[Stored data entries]
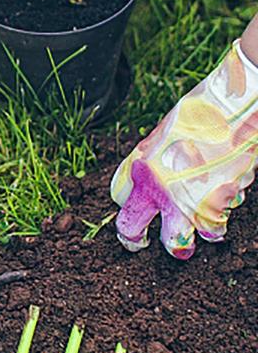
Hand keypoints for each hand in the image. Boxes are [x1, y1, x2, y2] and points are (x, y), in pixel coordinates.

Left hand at [110, 41, 257, 258]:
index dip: (125, 203)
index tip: (131, 206)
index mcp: (139, 164)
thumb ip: (154, 158)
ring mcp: (185, 200)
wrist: (236, 108)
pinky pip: (212, 230)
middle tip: (137, 243)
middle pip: (130, 226)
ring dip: (179, 243)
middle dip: (133, 239)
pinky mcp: (216, 207)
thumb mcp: (165, 133)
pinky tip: (215, 225)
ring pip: (174, 242)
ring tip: (181, 244)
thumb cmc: (202, 114)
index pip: (117, 196)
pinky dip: (215, 230)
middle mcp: (155, 187)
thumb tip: (151, 175)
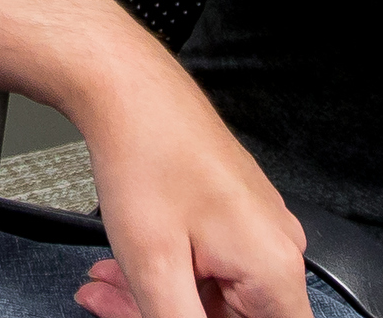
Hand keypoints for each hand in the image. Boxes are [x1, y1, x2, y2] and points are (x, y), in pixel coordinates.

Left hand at [58, 35, 310, 317]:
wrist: (128, 88)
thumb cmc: (145, 156)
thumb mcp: (156, 267)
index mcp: (275, 268)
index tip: (166, 317)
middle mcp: (278, 247)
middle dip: (162, 316)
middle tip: (112, 307)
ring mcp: (257, 227)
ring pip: (212, 293)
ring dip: (157, 298)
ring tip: (104, 286)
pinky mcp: (236, 215)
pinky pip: (208, 264)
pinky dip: (167, 271)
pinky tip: (124, 265)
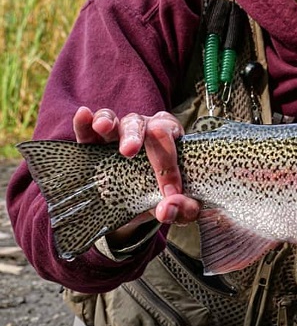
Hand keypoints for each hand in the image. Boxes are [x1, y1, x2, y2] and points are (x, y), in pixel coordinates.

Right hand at [72, 107, 200, 240]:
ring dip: (110, 122)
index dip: (168, 164)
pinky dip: (85, 122)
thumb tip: (167, 210)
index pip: (171, 140)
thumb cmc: (164, 195)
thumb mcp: (179, 205)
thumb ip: (183, 208)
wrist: (138, 205)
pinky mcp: (94, 144)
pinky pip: (88, 129)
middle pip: (145, 124)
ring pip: (117, 121)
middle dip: (137, 137)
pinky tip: (84, 115)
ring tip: (103, 127)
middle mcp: (148, 129)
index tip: (168, 192)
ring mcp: (120, 134)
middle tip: (129, 152)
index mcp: (173, 138)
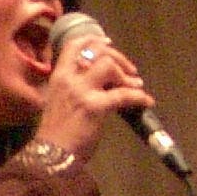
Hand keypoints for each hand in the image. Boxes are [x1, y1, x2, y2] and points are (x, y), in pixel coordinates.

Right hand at [29, 26, 153, 163]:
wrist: (51, 156)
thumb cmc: (56, 133)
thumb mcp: (59, 102)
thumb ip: (74, 87)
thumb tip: (101, 82)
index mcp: (59, 76)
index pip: (74, 45)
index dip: (93, 39)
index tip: (108, 42)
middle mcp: (68, 79)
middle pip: (97, 51)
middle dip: (119, 58)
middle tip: (131, 71)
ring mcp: (80, 91)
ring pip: (108, 65)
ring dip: (126, 75)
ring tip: (136, 86)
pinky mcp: (94, 107)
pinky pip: (123, 94)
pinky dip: (138, 96)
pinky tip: (146, 101)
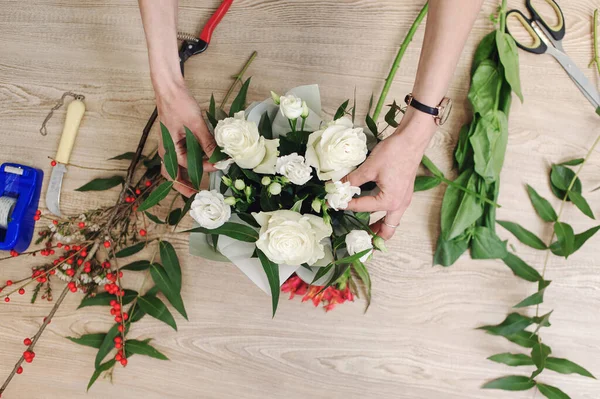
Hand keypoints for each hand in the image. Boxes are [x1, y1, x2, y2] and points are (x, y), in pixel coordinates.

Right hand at [155, 81, 216, 196]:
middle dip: (184, 186)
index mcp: (168, 149)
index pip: (187, 167)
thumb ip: (207, 142)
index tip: (220, 165)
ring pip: (175, 168)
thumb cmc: (178, 104)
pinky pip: (179, 158)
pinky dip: (188, 164)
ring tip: (199, 184)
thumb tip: (219, 157)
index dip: (205, 168)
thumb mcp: (196, 124)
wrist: (169, 89)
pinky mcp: (174, 141)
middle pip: (173, 175)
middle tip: (197, 194)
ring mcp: (168, 146)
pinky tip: (200, 164)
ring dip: (186, 177)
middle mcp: (166, 151)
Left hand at [343, 111, 435, 239]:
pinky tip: (374, 209)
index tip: (333, 203)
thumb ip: (352, 180)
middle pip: (387, 229)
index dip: (345, 205)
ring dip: (380, 227)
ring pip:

• _What you should do_
Copy each entry exactly, with no pictures.

• _Task answer_
Hand keypoints for each hand in the image. Boxes are [x1, y1, x2, y2] and points are (x, y), in pixel coordinates.

Left hand at [110, 41, 257, 258]:
index dip: (125, 203)
index tip: (131, 206)
index mcp: (139, 164)
thumb ip: (154, 158)
ring mcp: (185, 200)
wrist: (236, 108)
pinky pip: (212, 230)
middle tip: (137, 243)
middle pip: (130, 226)
ring dip: (179, 243)
middle dip: (133, 239)
pinky mcp: (216, 207)
thumb mcp: (165, 133)
pinky tip: (215, 225)
ring pip: (174, 242)
ring tip: (181, 244)
thumb cmc: (202, 114)
index pip: (117, 196)
pinky dip: (215, 230)
middle mcp: (155, 187)
thumb tip: (151, 175)
Hand keypoints for each hand in the image. Boxes are [x1, y1, x2, y2] and points are (x, y), in pixel coordinates.

Left hand at [58, 35, 310, 317]:
wrist: (128, 88)
thumb cmc: (145, 156)
thumb mcp: (156, 267)
index mcp: (275, 268)
index tip: (166, 317)
middle mcp: (278, 247)
middle dip: (162, 316)
middle tip: (112, 307)
ring mcp: (257, 227)
ring pip: (212, 293)
ring dip: (157, 298)
ring tip: (104, 286)
pinky mcp: (236, 215)
pinky pip: (208, 264)
pinky dip: (167, 271)
pinky tip: (124, 265)
Hand keypoints for each hand in the image. Boxes are [x1, y1, x2, y2] and points are (x, y), in pixel coordinates.

Right hand at [72, 107, 200, 240]:
ring dip: (110, 122)
index dip: (168, 164)
pinky dip: (85, 122)
thumb tip: (167, 210)
index pip: (171, 140)
thumb cmc: (164, 195)
thumb mcp: (179, 205)
thumb ip: (183, 208)
wrist: (138, 205)
pinky mcp: (94, 144)
pinky pip: (88, 129)
middle pip: (145, 124)
ring pip: (117, 121)
middle dip: (137, 137)
pinky tip: (84, 115)
ring tip: (103, 127)
middle mcp: (148, 129)
index tip: (168, 192)
ring mcp: (120, 134)
middle tip: (129, 152)
index mcp: (173, 138)
Hand keypoints for each hand in the image. Boxes are [x1, y1, x2, y2] and points are (x, y), in pixel coordinates.

Right hand at [29, 26, 153, 163]:
wrist: (51, 156)
thumb cmc: (56, 133)
thumb mcp: (59, 102)
thumb ip: (74, 87)
thumb tip: (101, 82)
index mcp: (59, 76)
index pip: (74, 45)
index dip: (93, 39)
index tip: (108, 42)
middle mcp: (68, 79)
middle pip: (97, 51)
middle dip: (119, 58)
middle tip: (131, 71)
ring mcp: (80, 91)
ring pip: (108, 65)
ring dip: (126, 75)
ring tip: (136, 86)
pinky mcp: (94, 107)
pinky pip: (123, 94)
pinky dip: (138, 96)
pinky tip: (146, 101)
Hand keypoints for each hand in the image. Boxes are [x1, y1, x2, y2] and points are (x, y), in pixel coordinates.

Right hand at [155, 81, 216, 196]:
middle dip: (184, 186)
index mcp: (168, 149)
index pip: (187, 167)
thumb ip: (207, 142)
index tip: (220, 165)
ring pip: (175, 168)
thumb cmc: (178, 104)
pinky pip: (179, 158)
pinky dip: (188, 164)
ring tip: (199, 184)
thumb tip: (219, 157)
index dip: (205, 168)
thumb mcp: (196, 124)
wrist: (169, 89)
pinky mcp: (174, 141)
middle pip: (173, 175)
middle tip: (197, 194)
ring mcp: (168, 146)
pinky tip: (200, 164)
ring dip: (186, 177)
middle mcp: (166, 151)
Left hand at [343, 111, 435, 239]:
pinky tip: (374, 209)
index tip: (333, 203)
thumb ip: (352, 180)
middle pip: (387, 229)
index dip: (345, 205)
ring dip: (380, 227)
ring pip:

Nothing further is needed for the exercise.